Kırklareli Belediyesi İtfaiye Müdürlüğü’nde tam 16 yıldır görev yapmakta olan itfaiye çavuşu Sinan Gebecik, çocukluk hayalini gerçekleştirme şansını yakalayarak insanların ve diğer canlıların yardımına koşmanın heyecanını ve gururunu yaşıyor.
Sinan Gebecik’in itfaiyeci olma serüveni ilkokul döneminde başladı. İtfaiyecilik Haftası’nda İtfaiye Müdürlüğü’nü ziyaret ettiği o gün, bu mesleğe olan merakı ilk kez alevlendi.
Ailesinin öğretmen olmasını istediği Gebecik, Marmara Üniversitesi Beden Eğitimi ve Spor Yüksekokulu’nu (BESYO) kazandı. Beden eğitimi öğretmenliği bölümünden mezun olduktan sonra çocukluk hayalini gerçekleştirmek için harekete geçti.
2007 yılında İstanbul Büyükşehir Belediyesi İtfaiye Müdürlüğü’nde göreve başlayan Gebecik, o günden beri insanların güvenliğini sağlamak ve yardım etmek için gece gündüz demeden çalışıyor.
İlk iş günü duyduğu heyecanla görevine 16 yıldır devam eden Gebecik, gurur duyduğu mesleğini Kırklareli Belediyesi İtfaiye Müdürlüğünde çavuş olarak sürdürüyor.
Sinan Gebecik, İtfaiyecilik Haftası’nda AA muhabirine yaptığı açıklamada, itfaiyeciliğin diğer meslekler gibi kutsal olduğunu söyledi.
“Öğretmenlik kutsal meslek ama ben tercihimi itfaiyecilikten yana kullandım”
İnsanlara ve diğer canlılara yardım etmeyi çok sevdiğini ifade eden Gebecik, “Mesleğim de bunun en güzel örneği. O yüzden birinci öncelik olarak itfaiyeciliği seçtim. 16 yılda sayısını hatırlamıyorum ama çok canlı kurtardık.” dedi.

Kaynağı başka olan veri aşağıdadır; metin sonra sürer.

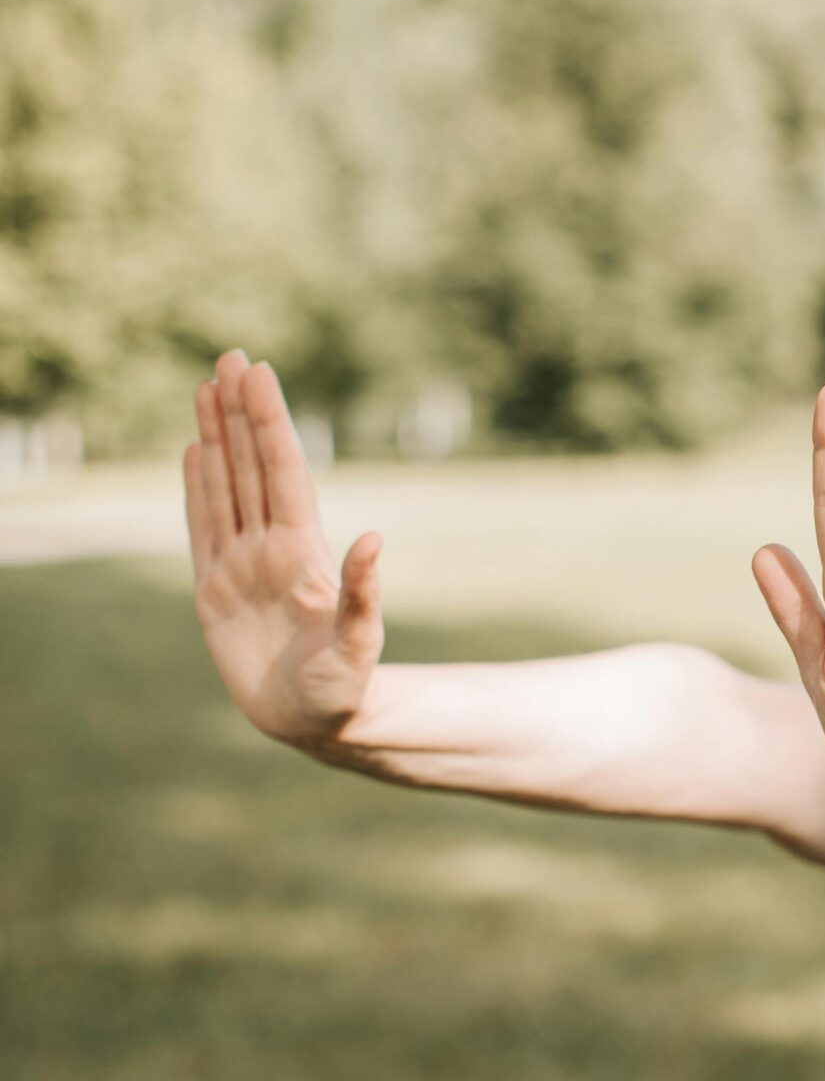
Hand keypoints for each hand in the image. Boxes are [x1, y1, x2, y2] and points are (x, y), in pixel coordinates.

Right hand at [184, 350, 384, 745]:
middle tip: (231, 357)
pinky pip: (203, 528)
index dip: (269, 423)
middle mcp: (272, 548)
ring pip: (226, 486)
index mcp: (303, 553)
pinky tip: (194, 452)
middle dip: (240, 412)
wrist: (317, 723)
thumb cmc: (346, 688)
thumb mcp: (358, 644)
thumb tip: (374, 537)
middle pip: (251, 465)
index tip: (259, 374)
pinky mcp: (215, 590)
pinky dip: (198, 489)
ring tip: (206, 387)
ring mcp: (242, 565)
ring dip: (216, 437)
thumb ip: (362, 594)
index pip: (282, 472)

Gebecik, itfaiyeciliği çok severek yaptığını dile getirdi. Hareketli bir hayatı seçtiğini belirten Gebecik, “Kabataş Erkek Lisesi mezunuyum ve Marmara Üniversitesini bitirdim, beyaz yakalı olarak değil de işin içinde veya hayatın içinde olmayı tercih ettim çünkü aksiyonu, heyecanı seviyoruz, her olayımız ayrı bir adrenalin, o yüzden mesleğimle gurur duyuyorum. Öğretmenlik de çok kutsal bir meslek, eşim de öğretmen fakat ben tercihimi daha faal, aktif olmak için itfaiyecilikten yana kullandım.” diye konuştu.
“Bir canlıyı kurtarmak çok büyük bir haz veriyor”
Her ihbara aynı hız, ciddiyet ve motivasyonla gittiklerini anlatan Gebecik, şunları söyledi:
“Bir canlıyı kurtarmak çok büyük bir haz veriyor. Bir yangın, mahsur kalma, içeride biri olduğunda hemen empati yapıyorsun. Bu senin kardeşin, annen, eşin, çocuğun olabilir. Aynı hassasiyette ve hızla müdahale ediyoruz. Onu da oradan kurtardığımız zaman bizim için en büyük mutluluk, tarif edilemez yani çok değişik bir durum. Olayın sonunda kötü vakalar da oluyor. O zaman çok üzülüyoruz. Keşke diyoruz olay yerine giderken ‘daha önce haber verilse, keşke trafik olmasa, keşke insanlar bize daha çok yardımcı olsa.”